Gerçekten savunma hakkını güvence altına alan T.C. Anayasası’nın 36 ncı maddesi ile 6100 sayılı HMK’nın 27 nci maddesinde de açıkça belirtildiği üzere, mahkemece davalı taraf, dinlenilmek ve savunması alınmak üzere kanuni şekillere uygun olarak davet edilmedikçe hüküm verilmesi mümkün bulunmamaktadır. (Yargıtay 9.Hukuk Dairesi Esas: 2021/ 8992 Karar: 2021 / 13918)


Bu çerçevede, öncelikle tarafların gerek yargı organlarınca gerekse karşı tarafça yapılan işlemler konusunda bilgilendirilmeleri zorunludur. Kişinin kendisinden habersiz yargılama yapılarak karar verilmesi, kural olarak mümkün değildir (Pekcanıtez, Hakan/Atalay, Oğuz/Özekes, Muhammet: Medeni Usul Hukuku, 11. Bası, 2011, s.273).

HMK m.137’de Ön incelemenin kapsamı düzenlenmiştir. Buna göre;
“(1) Dilekçelerin karşılıklı verilmesinden sonra ön inceleme yapılır. Mahkeme ön incelemede; dava şartlarını ve ilk itirazları inceler, uyuşmazlık konularını tam olarak belirler, hazırlık işlemleri ile tarafların delillerini sunmaları ve delillerin toplanması için gereken işlemleri yapar, tarafların üzerinde serbestçe tasarruf edebileceği davalarda onları sulhe (EKLENMİŞ İBARE RGT: 22.06.2012 RG NO: 28331 KANUN NO: 6325/35) (YÜR. TAR.: 22.06.2013) veya arabuluculuğa teşvik eder ve bu hususları tutanağa geçirir.

(2) Ön inceleme tamamlanmadan ve gerekli kararlar alınmadan tahkikata geçilemez ve tahkikat için duruşma günü verilemez.

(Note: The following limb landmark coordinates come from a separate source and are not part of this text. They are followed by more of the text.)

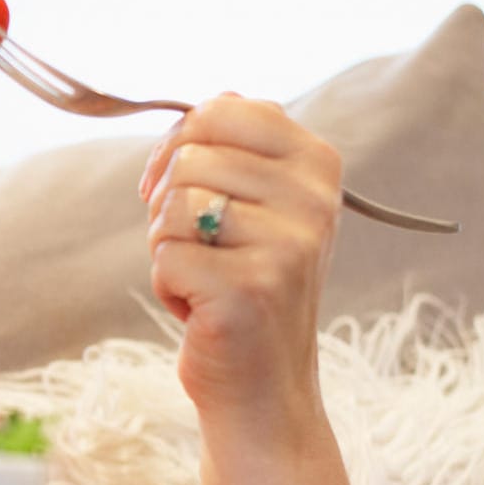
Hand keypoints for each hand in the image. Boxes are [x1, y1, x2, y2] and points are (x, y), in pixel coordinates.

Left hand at [138, 94, 341, 419]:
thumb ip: (237, 149)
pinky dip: (168, 287)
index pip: (221, 108)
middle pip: (189, 157)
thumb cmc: (244, 287)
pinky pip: (166, 257)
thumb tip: (214, 97)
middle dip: (168, 204)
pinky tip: (202, 310)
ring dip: (167, 248)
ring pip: (173, 206)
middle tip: (198, 247)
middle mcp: (313, 200)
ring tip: (205, 279)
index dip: (179, 144)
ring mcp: (286, 246)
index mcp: (317, 164)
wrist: (263, 386)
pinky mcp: (249, 290)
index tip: (177, 184)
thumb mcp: (256, 207)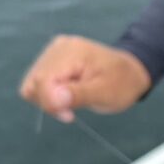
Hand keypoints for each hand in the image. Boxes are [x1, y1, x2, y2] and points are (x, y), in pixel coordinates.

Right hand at [19, 35, 151, 122]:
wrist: (130, 73)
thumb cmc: (122, 84)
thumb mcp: (105, 94)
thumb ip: (78, 95)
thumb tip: (55, 99)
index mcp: (71, 52)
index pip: (42, 81)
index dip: (51, 103)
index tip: (70, 115)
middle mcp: (58, 48)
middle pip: (34, 83)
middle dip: (50, 103)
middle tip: (72, 111)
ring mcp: (54, 52)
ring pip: (32, 84)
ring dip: (49, 100)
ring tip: (71, 103)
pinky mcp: (52, 60)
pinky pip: (38, 82)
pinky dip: (49, 95)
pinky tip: (66, 97)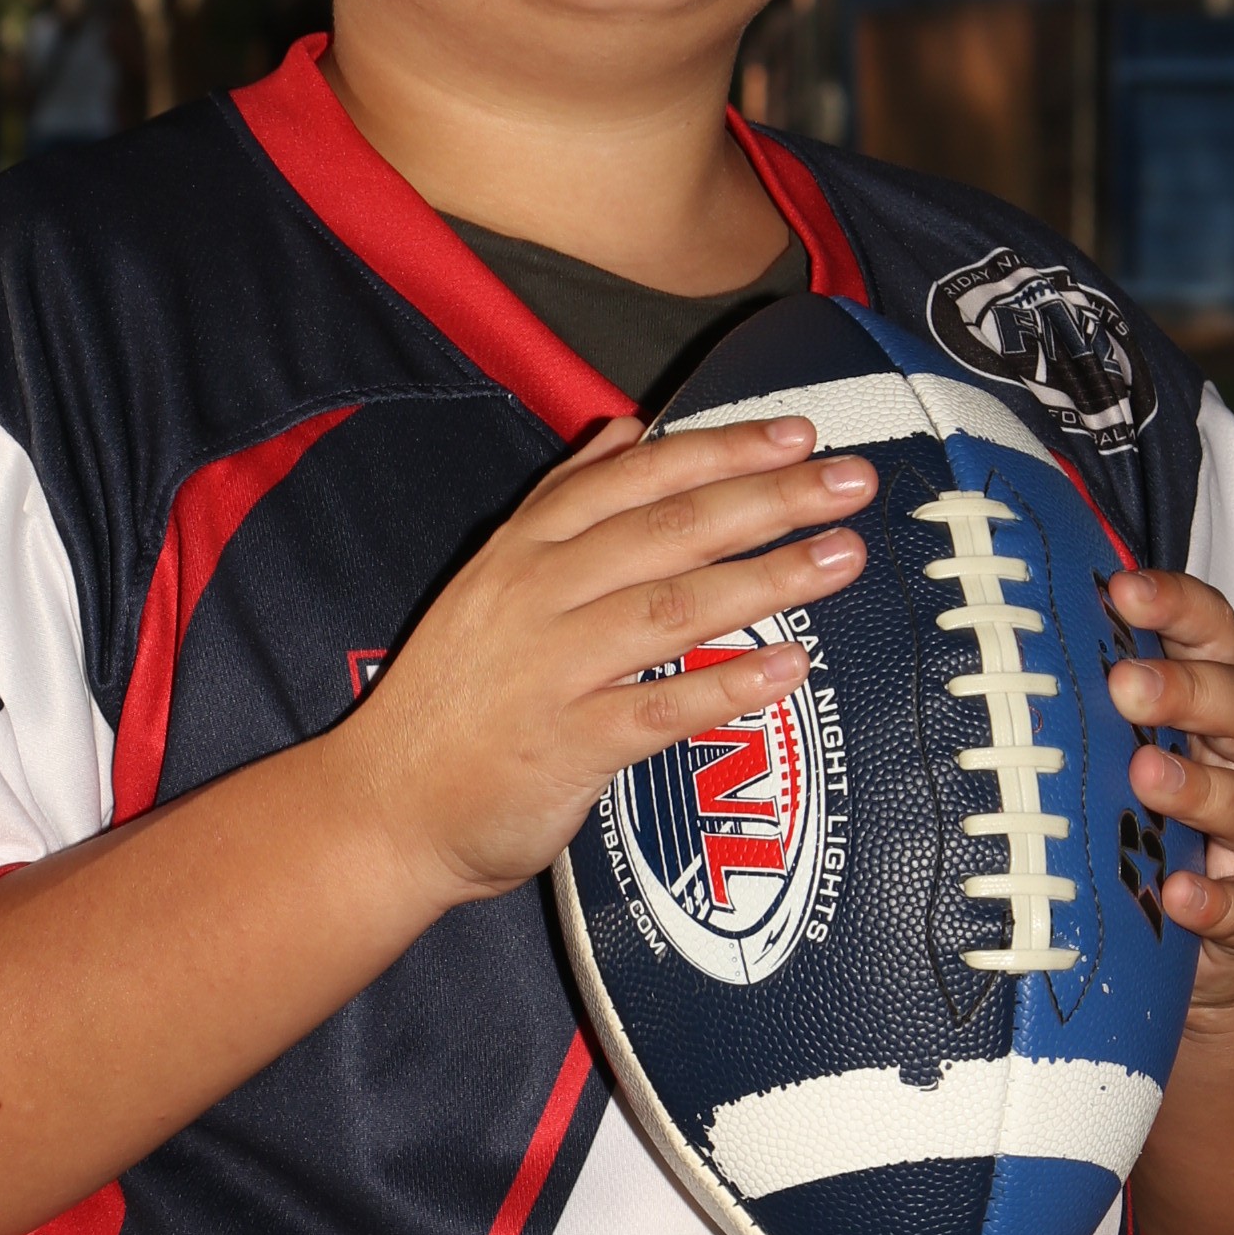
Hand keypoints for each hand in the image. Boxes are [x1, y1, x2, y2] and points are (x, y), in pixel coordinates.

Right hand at [342, 414, 875, 905]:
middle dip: (768, 500)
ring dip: (766, 578)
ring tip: (842, 558)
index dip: (721, 451)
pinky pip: (658, 709)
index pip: (637, 479)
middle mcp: (538, 595)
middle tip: (850, 482)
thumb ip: (564, 497)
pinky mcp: (567, 746)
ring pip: (671, 607)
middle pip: (668, 531)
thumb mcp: (494, 577)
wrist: (384, 807)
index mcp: (525, 548)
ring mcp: (551, 669)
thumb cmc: (455, 696)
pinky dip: (724, 685)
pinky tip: (790, 668)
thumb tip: (629, 427)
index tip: (798, 433)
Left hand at [1104, 566, 1233, 1015]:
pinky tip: (1178, 893)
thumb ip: (1096, 714)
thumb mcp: (1131, 761)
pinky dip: (1214, 899)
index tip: (1122, 589)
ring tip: (1145, 775)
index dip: (1177, 607)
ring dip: (1199, 787)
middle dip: (1186, 691)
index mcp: (1221, 710)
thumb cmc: (1159, 830)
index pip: (1215, 639)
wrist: (1222, 946)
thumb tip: (997, 657)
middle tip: (1124, 685)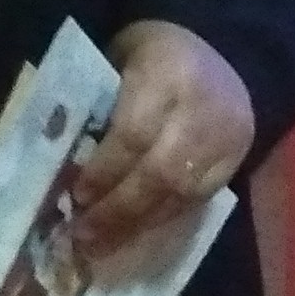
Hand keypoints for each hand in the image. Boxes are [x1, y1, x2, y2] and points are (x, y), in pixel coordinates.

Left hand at [67, 21, 253, 269]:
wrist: (224, 50)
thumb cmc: (150, 53)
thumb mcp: (117, 60)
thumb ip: (96, 106)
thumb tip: (59, 165)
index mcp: (167, 74)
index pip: (134, 133)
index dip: (104, 171)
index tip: (75, 196)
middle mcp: (201, 110)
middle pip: (160, 172)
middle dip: (118, 209)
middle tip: (82, 234)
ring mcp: (225, 140)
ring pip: (180, 194)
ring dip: (136, 225)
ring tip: (99, 246)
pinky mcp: (235, 163)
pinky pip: (195, 201)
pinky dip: (159, 220)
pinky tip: (131, 235)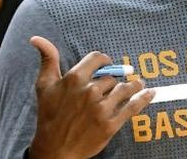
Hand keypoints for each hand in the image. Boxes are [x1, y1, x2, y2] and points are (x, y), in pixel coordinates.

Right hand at [28, 36, 154, 158]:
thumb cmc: (49, 115)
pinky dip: (143, 98)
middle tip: (116, 83)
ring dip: (134, 86)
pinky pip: (132, 107)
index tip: (107, 63)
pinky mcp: (110, 124)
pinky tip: (150, 93)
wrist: (55, 149)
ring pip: (124, 90)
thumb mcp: (44, 85)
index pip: (98, 59)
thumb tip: (36, 38)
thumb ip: (47, 59)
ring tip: (139, 84)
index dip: (104, 60)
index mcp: (74, 78)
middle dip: (114, 79)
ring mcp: (101, 108)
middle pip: (111, 77)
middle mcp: (90, 91)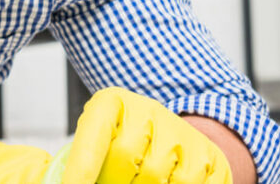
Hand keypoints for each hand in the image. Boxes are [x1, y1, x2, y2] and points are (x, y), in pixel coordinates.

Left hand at [63, 87, 231, 183]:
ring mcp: (181, 132)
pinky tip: (164, 183)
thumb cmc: (120, 143)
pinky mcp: (210, 156)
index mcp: (111, 103)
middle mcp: (148, 110)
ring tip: (136, 181)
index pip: (93, 139)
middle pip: (125, 158)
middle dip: (113, 181)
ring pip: (157, 176)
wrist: (169, 136)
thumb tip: (69, 180)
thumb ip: (84, 157)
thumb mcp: (97, 141)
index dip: (81, 169)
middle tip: (110, 183)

Asliye Hukuk Mahkemelerinde uygulanacak yargılama yazılı yargılama usulüdür. (Basit yargılamaya tabi davalarda mevcuttur.) Yazılı yargılama usulünde; dava ve cevap dilekçesi dışında cevaba cevap (replik) ve ikinci cevap (düplik) dilekçeleri verilir. Bu yargılama usulünde; dilekçeler aşaması, ön inceleme, tahkikat, sözlü yargılama ve hüküm aşaması mevcuttur. (Pekcanıtez/Atalay/Özekes, s.736). Bu aşamalar içinde yeni olan ise “ön inceleme” aşamasıdır.

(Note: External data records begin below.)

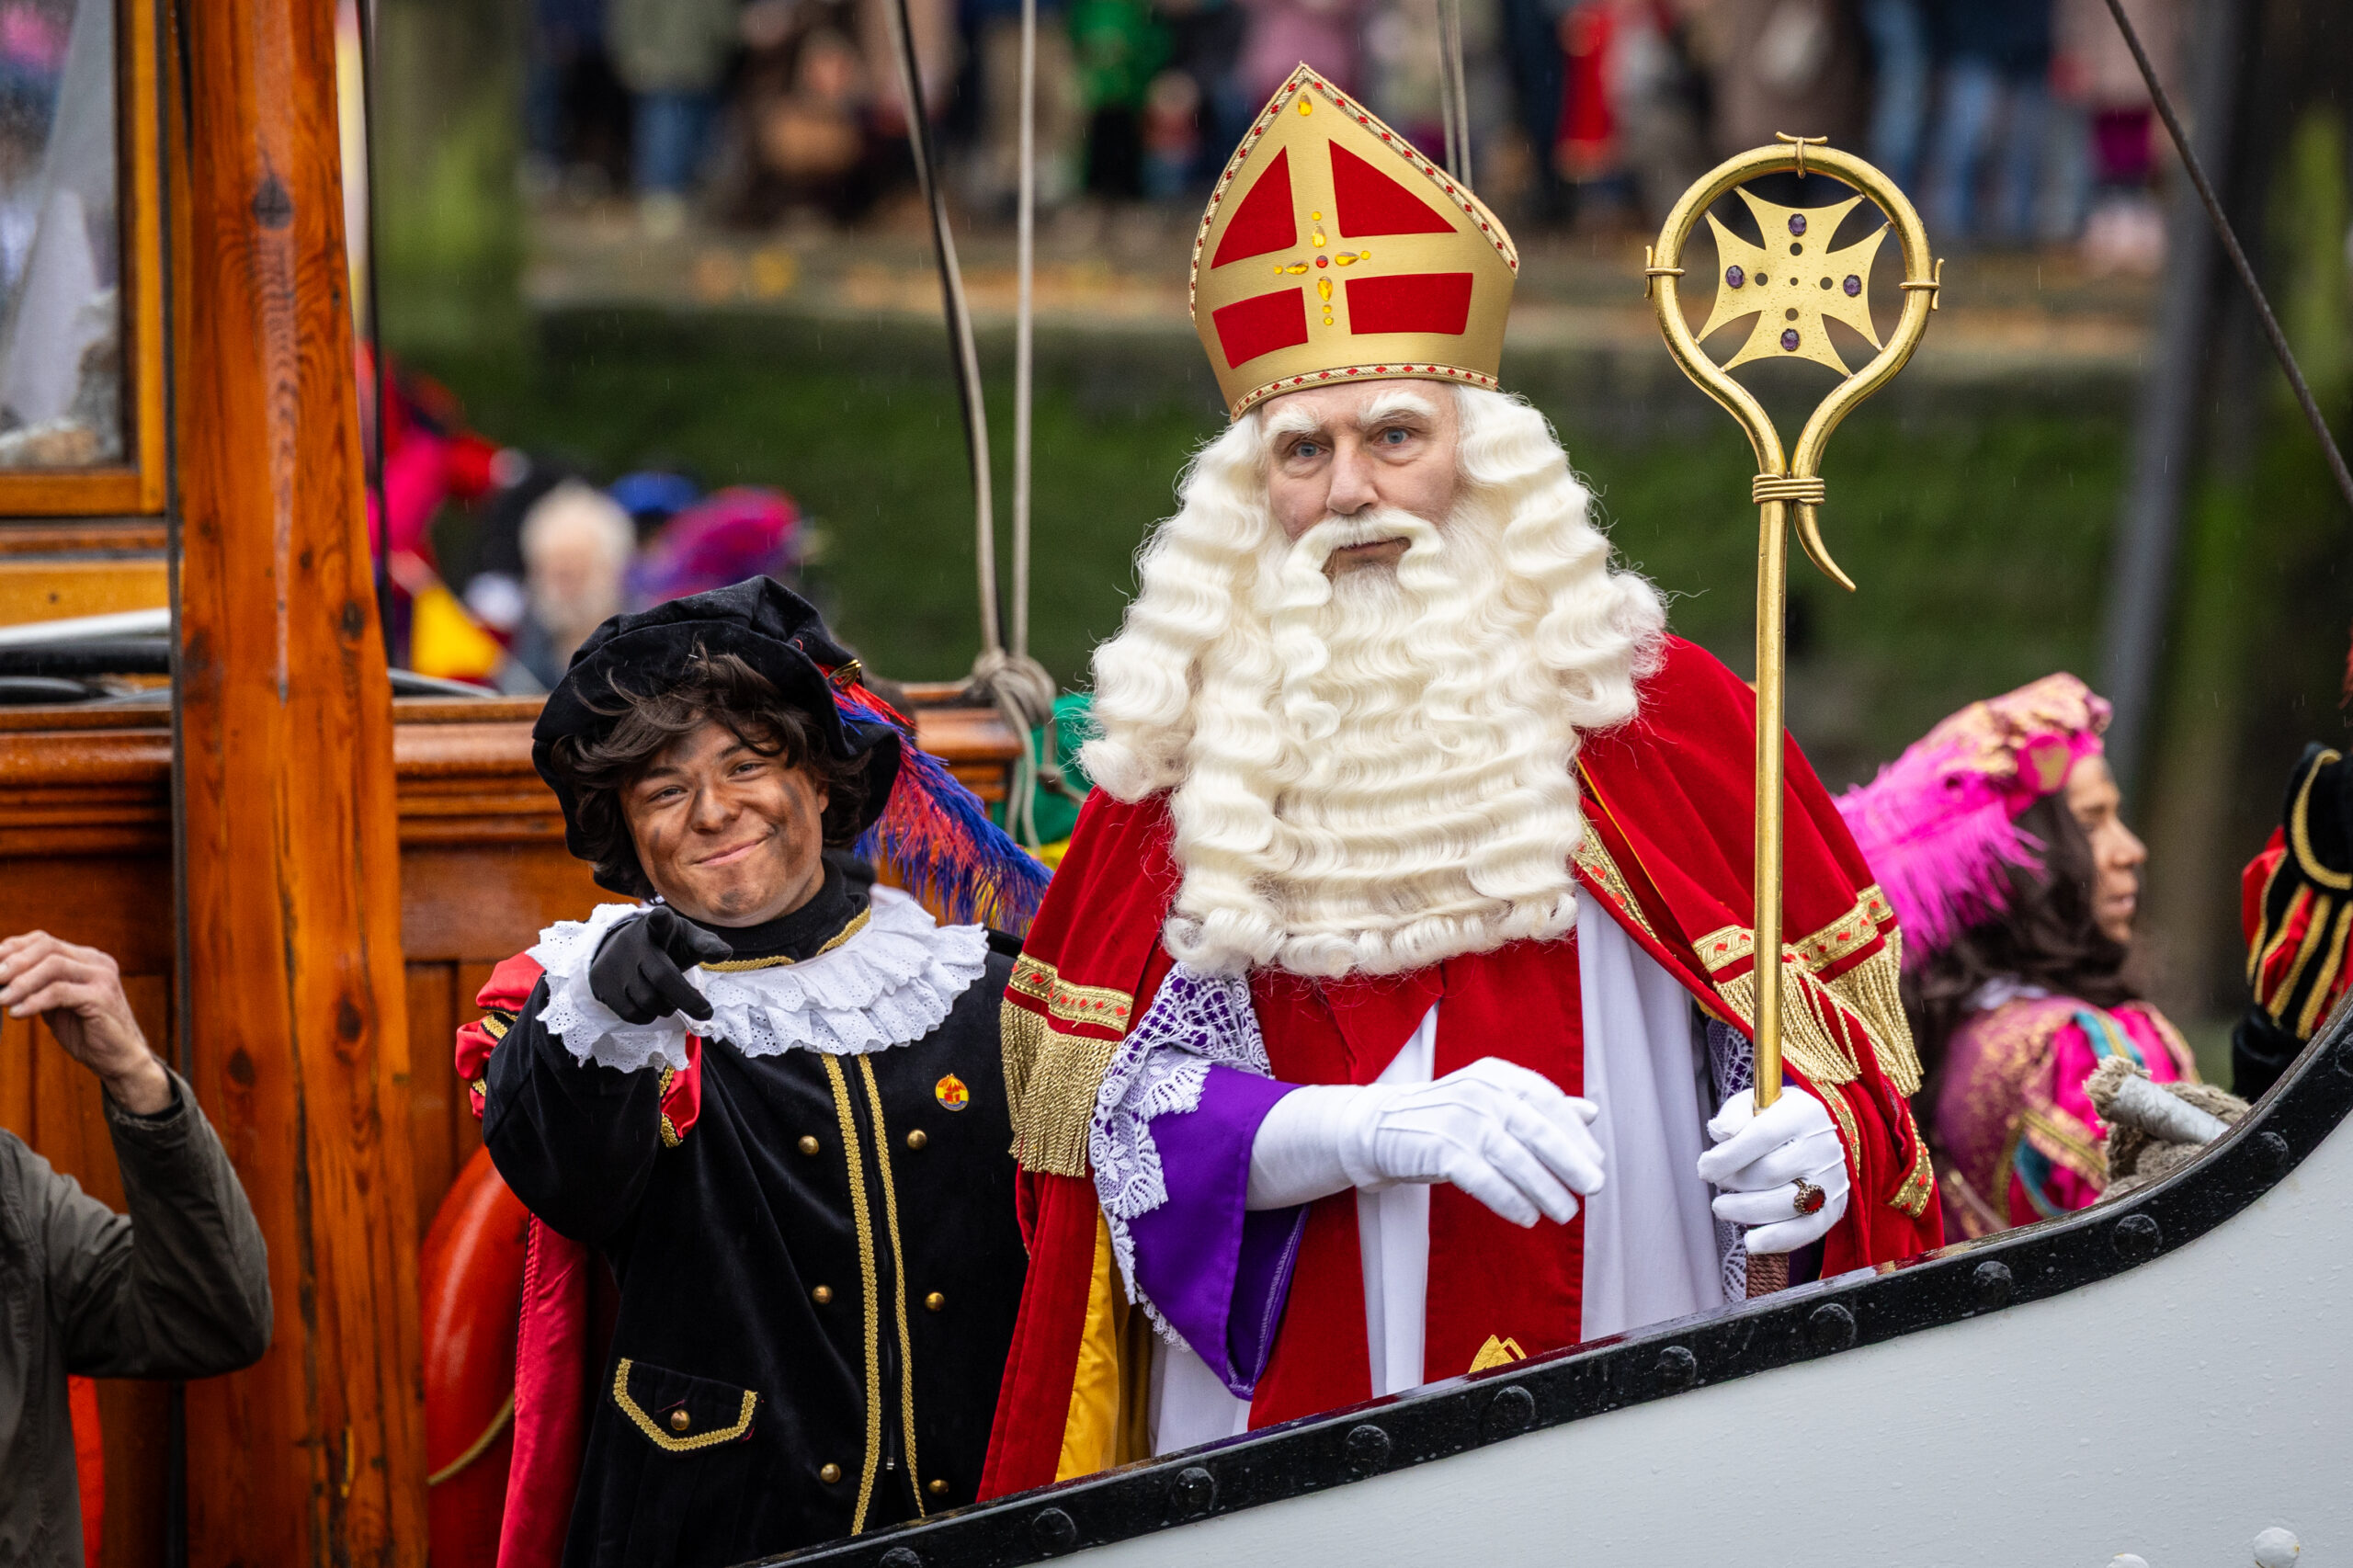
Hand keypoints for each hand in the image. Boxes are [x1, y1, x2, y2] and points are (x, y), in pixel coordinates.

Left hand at [0, 931, 169, 1114]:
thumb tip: (0, 979)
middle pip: (47, 946)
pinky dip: (33, 1001)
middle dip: (14, 962)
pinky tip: (16, 1013)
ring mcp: (102, 977)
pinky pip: (59, 992)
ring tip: (1, 999)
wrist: (120, 1059)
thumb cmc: (87, 1032)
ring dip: (21, 982)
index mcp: (86, 959)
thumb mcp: (57, 1004)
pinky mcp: (101, 997)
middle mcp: (97, 962)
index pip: (43, 940)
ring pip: (53, 965)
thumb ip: (37, 987)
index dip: (12, 949)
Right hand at [588, 907, 731, 1024]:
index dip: (661, 919)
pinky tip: (652, 1006)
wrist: (620, 949)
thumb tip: (726, 953)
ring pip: (649, 1001)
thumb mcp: (684, 937)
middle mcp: (634, 944)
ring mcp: (616, 966)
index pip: (659, 920)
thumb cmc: (663, 944)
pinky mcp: (604, 985)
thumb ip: (705, 943)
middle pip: (663, 977)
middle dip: (688, 999)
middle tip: (706, 1012)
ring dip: (667, 1007)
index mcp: (658, 927)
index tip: (662, 916)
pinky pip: (632, 1014)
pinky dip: (648, 1016)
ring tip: (671, 999)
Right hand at [1251, 1057, 1604, 1226]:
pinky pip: (1483, 1179)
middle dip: (1570, 1162)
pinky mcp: (1439, 1148)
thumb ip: (1539, 1106)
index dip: (1575, 1135)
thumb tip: (1591, 1113)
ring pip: (1514, 1158)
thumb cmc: (1446, 1117)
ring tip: (1563, 1213)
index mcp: (1496, 1075)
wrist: (1378, 1127)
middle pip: (1536, 1129)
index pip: (1547, 1101)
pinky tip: (1526, 1217)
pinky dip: (1509, 1200)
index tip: (1596, 1163)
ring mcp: (1458, 1119)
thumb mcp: (1492, 1101)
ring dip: (1544, 1189)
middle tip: (1594, 1188)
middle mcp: (1479, 1091)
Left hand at [1696, 1085, 1848, 1254]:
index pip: (1762, 1136)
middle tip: (1719, 1183)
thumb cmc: (1778, 1120)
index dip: (1728, 1156)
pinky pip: (1807, 1231)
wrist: (1821, 1136)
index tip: (1705, 1169)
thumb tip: (1720, 1132)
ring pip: (1786, 1205)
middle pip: (1771, 1173)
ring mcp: (1832, 1180)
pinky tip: (1752, 1241)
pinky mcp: (1834, 1208)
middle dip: (1735, 1182)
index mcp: (1803, 1114)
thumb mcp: (1757, 1102)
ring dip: (1746, 1211)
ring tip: (1723, 1207)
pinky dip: (1776, 1240)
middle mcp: (1823, 1147)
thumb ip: (1734, 1114)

Mahkeme, ön inceleme duruşmasında tarafların iddia ve savunmaları kapsamında uyuşmazlık konularını tam olarak belirler, hazırlık işlemleri ile tarafların delillerini sunmaları ve delillerin toplanması için gereken işlemleri yapar, tarafların üzerinde serbestçe tasarruf edebileceği davalarda onları sulhe veya arabuluculuğa teşvik eder ve bu hususları tutanağa geçirir. Aynı maddenin ikinci fıkrasında ise ön inceleme tamamlanmadan ve gerekli kararlar alınmadan tahkikata geçilemeyeceği ve tahkikat için duruşma günü verilemeyeceği belirtilmiştir.

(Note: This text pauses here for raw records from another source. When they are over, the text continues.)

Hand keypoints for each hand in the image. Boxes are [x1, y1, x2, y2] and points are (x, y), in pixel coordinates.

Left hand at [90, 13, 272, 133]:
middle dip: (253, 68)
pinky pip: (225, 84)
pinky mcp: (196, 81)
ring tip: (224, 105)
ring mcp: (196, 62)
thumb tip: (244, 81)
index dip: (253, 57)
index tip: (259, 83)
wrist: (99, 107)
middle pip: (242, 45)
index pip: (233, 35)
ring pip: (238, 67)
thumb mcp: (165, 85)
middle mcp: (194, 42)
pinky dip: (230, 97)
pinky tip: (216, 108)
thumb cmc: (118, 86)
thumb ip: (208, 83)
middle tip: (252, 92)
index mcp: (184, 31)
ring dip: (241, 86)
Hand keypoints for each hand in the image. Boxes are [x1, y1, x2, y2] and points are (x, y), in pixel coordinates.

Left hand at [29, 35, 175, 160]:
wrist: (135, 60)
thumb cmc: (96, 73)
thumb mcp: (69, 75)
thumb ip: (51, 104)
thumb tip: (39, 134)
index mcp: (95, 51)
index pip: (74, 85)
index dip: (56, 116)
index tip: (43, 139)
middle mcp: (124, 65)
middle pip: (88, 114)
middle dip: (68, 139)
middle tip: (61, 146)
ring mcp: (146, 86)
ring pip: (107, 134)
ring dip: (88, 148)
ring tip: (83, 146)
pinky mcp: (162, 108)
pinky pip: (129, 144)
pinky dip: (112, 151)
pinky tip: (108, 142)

Yargıtay’ın müstekar kararları kural olarak ön incelemenin duruşmalı yapılması gerektiği yönündedir.


Olayınızda;
a. Mahkemece dava dilekçesi taraflara tebliğ edilmeden ve
b. Tarafların / davalıların cevap dilekçesi vermesi sağlanmadan,
c. ön inceleme duruşması yapılması mümkün değildir.
d. Ön inceleme yapılmadan da tahkikat aşamasına geçmek ve tahkikat aşamasının bir parçası olan keşif / bilirkişi incelemesi yapmak mümkün değildir. Aksi uygulama HMK'ya açıkça aykırı olacak ve mutlak bozma nedeni teşkil edecektir.

Mahkemece yapılması gereken;

a. Dava dilekçesinin davalılara tebliğinin sağlanması,
b. Daha sonra ön inceleme oturumu için tarih belirlenmesi ve
c. Taraflara usulüne uygun şekilde davetiye tebliği ile
d. ön inceleme duruşmasında dava şartları bakımından inceleme yapılarak gerekli kararları vermek,
e. Sonrasında tahkikat aşamasına geçerek delilleri takdir etmektir.